There are a lot of things to know about estate planning. It can be a complex process, but it’s important. Here are some basics that all business owners should know.
First, you need to make a will. A will is a document that clearly states your wishes for your estate after you die. It’s important to make sure your will is legally valid, so it’s important to work with an attorney.
Second, you should set up a trust. Trusts can be very helpful in estate planning, and there are different types of trusts that can be useful for different purposes. Again, it’s important to work with an attorney to make sure everything is done correctly.
Third, you should appoint a power of attorney. Power of attorneys are individuals who have the legal authority to act on your behalf if something happens to you and you can’t take care of things yourself. You should designate both health care and financial power of attorneys to ensure that your wishes are carried out no matter what happens to you.
These are just some basics when it comes to estate planning for business owners. There are many other things to consider, so if you’re interested in learning more, contact an attorney today!

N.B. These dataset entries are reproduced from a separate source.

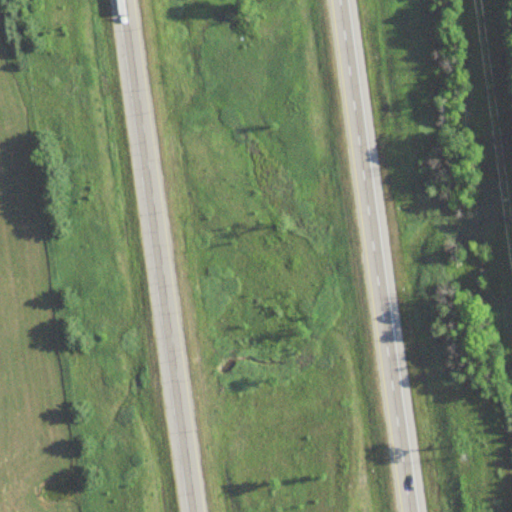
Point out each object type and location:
road: (161, 256)
road: (367, 256)
crop: (27, 329)
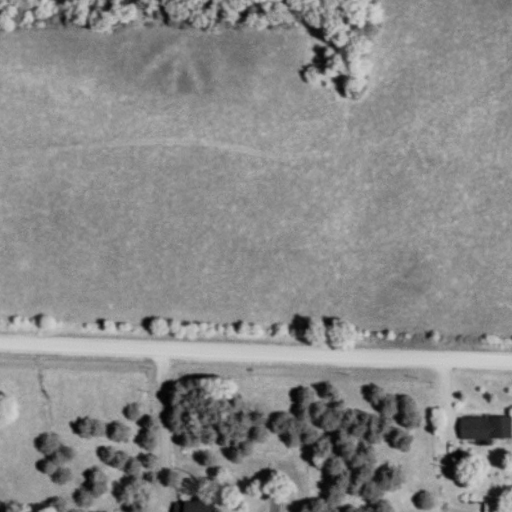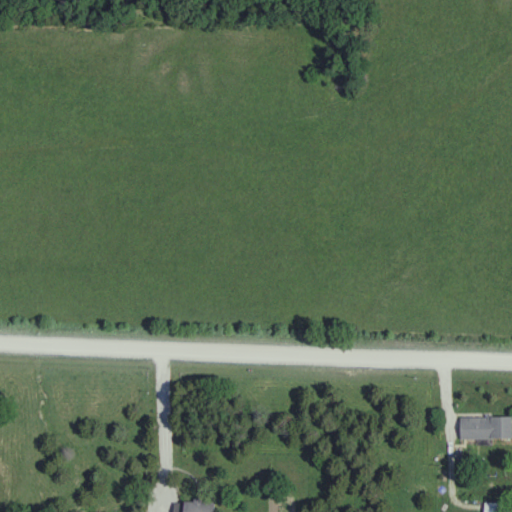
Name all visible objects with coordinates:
road: (255, 353)
building: (487, 427)
road: (169, 431)
road: (458, 443)
building: (200, 506)
building: (493, 507)
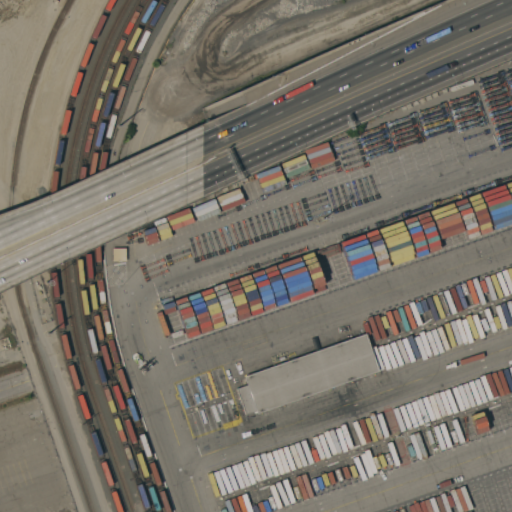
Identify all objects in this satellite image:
road: (356, 75)
road: (356, 108)
road: (101, 192)
road: (102, 226)
railway: (99, 254)
building: (118, 254)
railway: (53, 255)
railway: (68, 255)
railway: (81, 255)
railway: (89, 255)
railway: (14, 256)
road: (333, 305)
building: (305, 375)
building: (305, 375)
road: (62, 382)
road: (167, 403)
road: (350, 404)
road: (98, 480)
road: (426, 481)
railway: (143, 494)
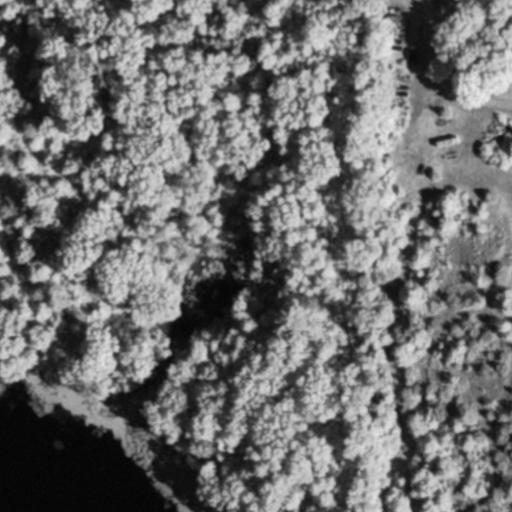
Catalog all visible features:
road: (432, 78)
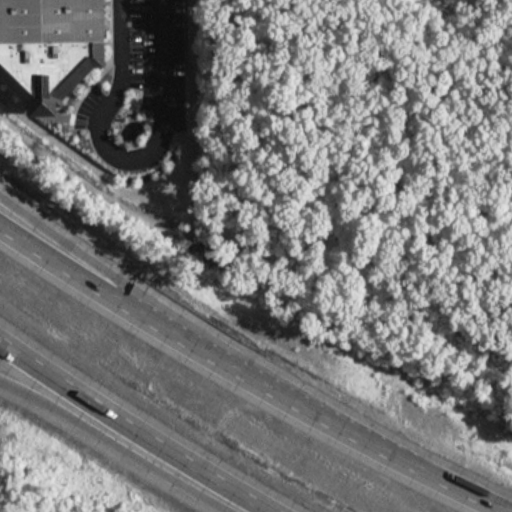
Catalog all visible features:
building: (51, 46)
building: (51, 47)
road: (127, 157)
road: (232, 381)
road: (118, 434)
road: (113, 448)
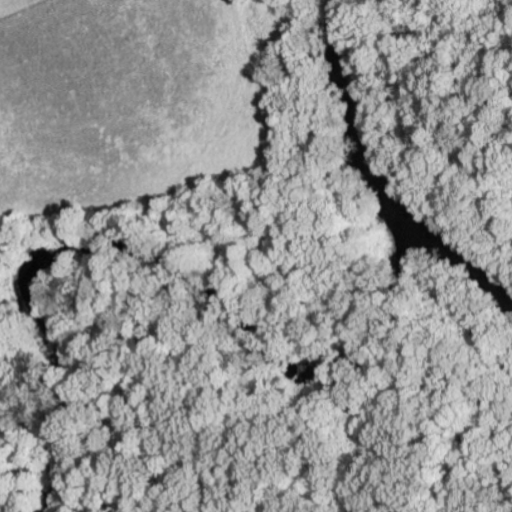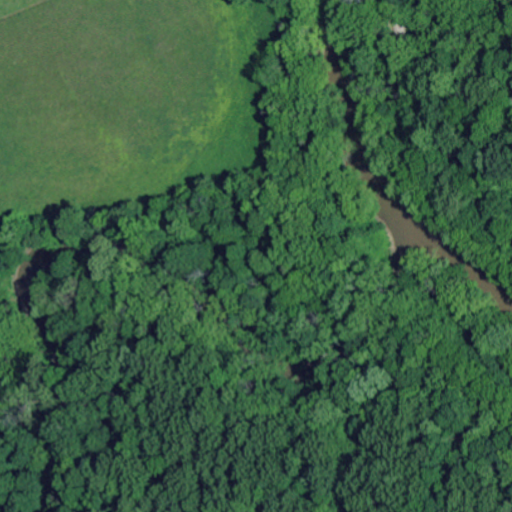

What is a Power of Attorney?
A power of attorney (POA) is a legal document that authorizes another person, known as an “agent” or “attorney-in-fact,” to act on your behalf in financial or legal matters. You, the “principal,” retain control over who you appoint as your agent and what authority you grant them. A POA can be broad in scope, giving your agent the power to handle all of your financial affairs, or it can be limited to a specific task, such as selling your home. Powers of attorney are an important part of estate planning and can be used to plan for incapacity as well as death.
There are two types of powers of attorney: durable and non-durable. A durable power of attorney remains in effect even if you become incapacitated, while a non-durable power of attorney is automatically canceled if you become incapacitated. Most powers of attorney are durable.
When choosing someone to appoint as your agent, it’s important to choose someone you trust implicitly and who has the financial knowledge and acumen to handle your affairs competently. You may want to consider appointing a co-agent, which can provide built-in checks and balances, or naming someone who lives in another state in case you become incapacitated while traveling.
It’s also important to understand that a power of attorney does not extend to medical decisions. For those decisions, you’ll need to execute a separate document known as a healthcare power of attorney or advance directive.
What is a Beneficiary?
For those who don’t know, a beneficiary in estate planning is a person who has been assigned to benefit financially from a trust, will, or life insurance policy.
Aside from that, you can also name individual financial accounts or beneficiaries in the event that you pass away.
Keep in mind that only the owner of the policy, trust, will, or account can assign a beneficiary.